Recipes
Thai Pumpkin Curry Soup
Yay for pumpkin season! It’s the inspiration behind the pumpkin spice latte craze, of course, but pumpkin — real pumpkin, that is — offers so much more!
Pumpkin delivers powerful nutrients such as beta-carotene, which the body then uses to make Vitamin A — an important antioxidant that helps counteract free radicals in our skin. In other words, optimal levels of vitamin A can help prevent wrinkles, and keep our skin looking as youthful as possible.
Pumpkin is also high in Vitamin C, which comes in real handy during cold-and-flu season.
For this recipe, pumpkin lends a creamy, lush quality to a spicy and satisfying soup. It’s one of the most popular recipes featured in my Camp Kale nutrition and lifestyle program.
Serves 4.

:: GOAL ::
Continue the pumpkin curry soup recipe from where it stops. None of the lines that follow are needed.

:: MATERIAL ::

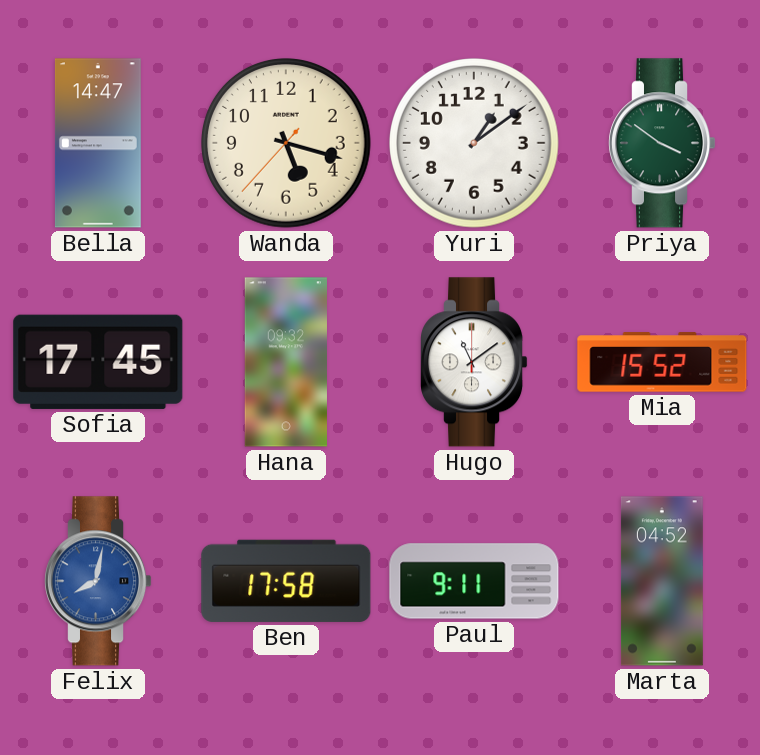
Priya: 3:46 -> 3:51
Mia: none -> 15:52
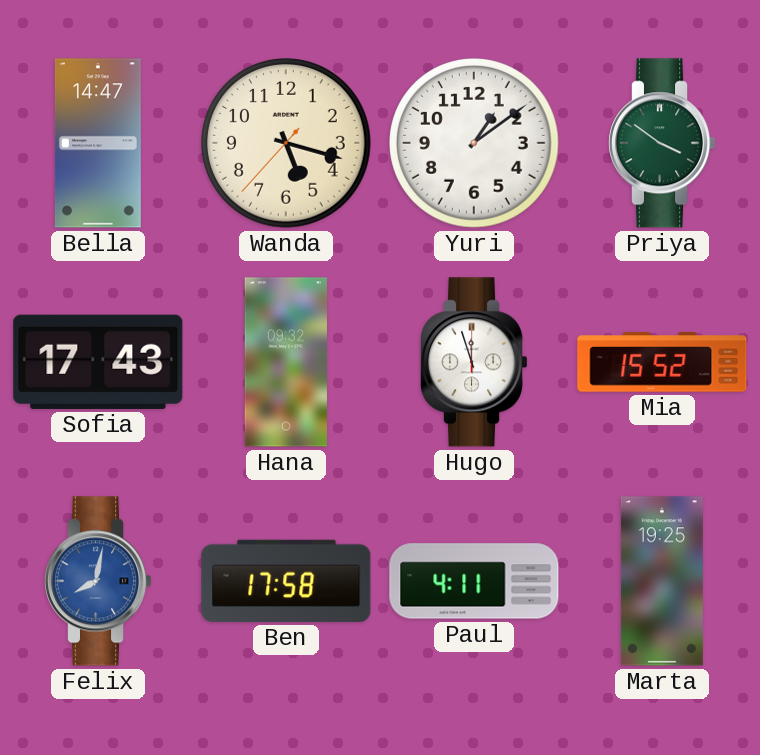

:: EXPECTED ANSWER ::
Ingredients
- 1 tablespoon organic coconut oil or ghee
- 1 yellow onion, diced
- 3-4 garlic cloves, minced
- 1-2 tablespoons red curry paste (note: curry pastes offer a wide variety of heat — start with a small amount if you're not sure... you can always add more!)
- 1 tablespoon freshly grated ginger
- 1 teaspoon ground turmeric
- 2 cans of organic pumpkin purée (unsweetened)
- 1 tablespoon coconut aminos (this is a low-sodium, low-glycemic ingredient made from coconut sap. I use it instead of the traditional fish sauce found in Thai cuisine)
- 2 cups low-sodium vegetable broth, plus additional broth if needed
- 1 can of coconut milk (15 ounces)
- 1/2 cup of filtered water
- 1 bay leaf
- 1 teaspoon maple syrup
- sea salt and pepper, to taste
- 1 tablespoon fresh lime juice
- Your choice of optional toppings: toasted pumpkin seeds, mango chutney, sliced scallion, sliced basil, lime wedges, toasted coconut, and hot sauce.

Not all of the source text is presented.